● **About this exercise**: Whenever a line in the records below holds the string "website", copy it out.

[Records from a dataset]
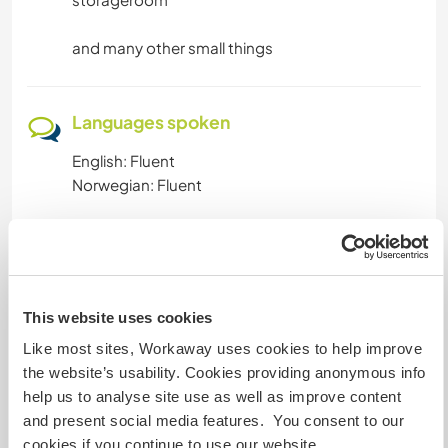
and many other small things
Languages spoken
English: Fluent
Norwegian: Fluent
Accommodation
Has one guest room in the house.
This website uses cookies
And a guesthouse outside
Like most sites, Workaway uses cookies to help improve
the website’s usability. Cookies providing anonymous info
What else ...
help us to analyse site use as well as improve content
and present social media features. You consent to our
We live in a village, but have the opportunity to
cookies if you continue to use our website.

● **Reply to the task**:
This website uses cookies
the website’s usability. Cookies providing anonymous info
cookies if you continue to use our website.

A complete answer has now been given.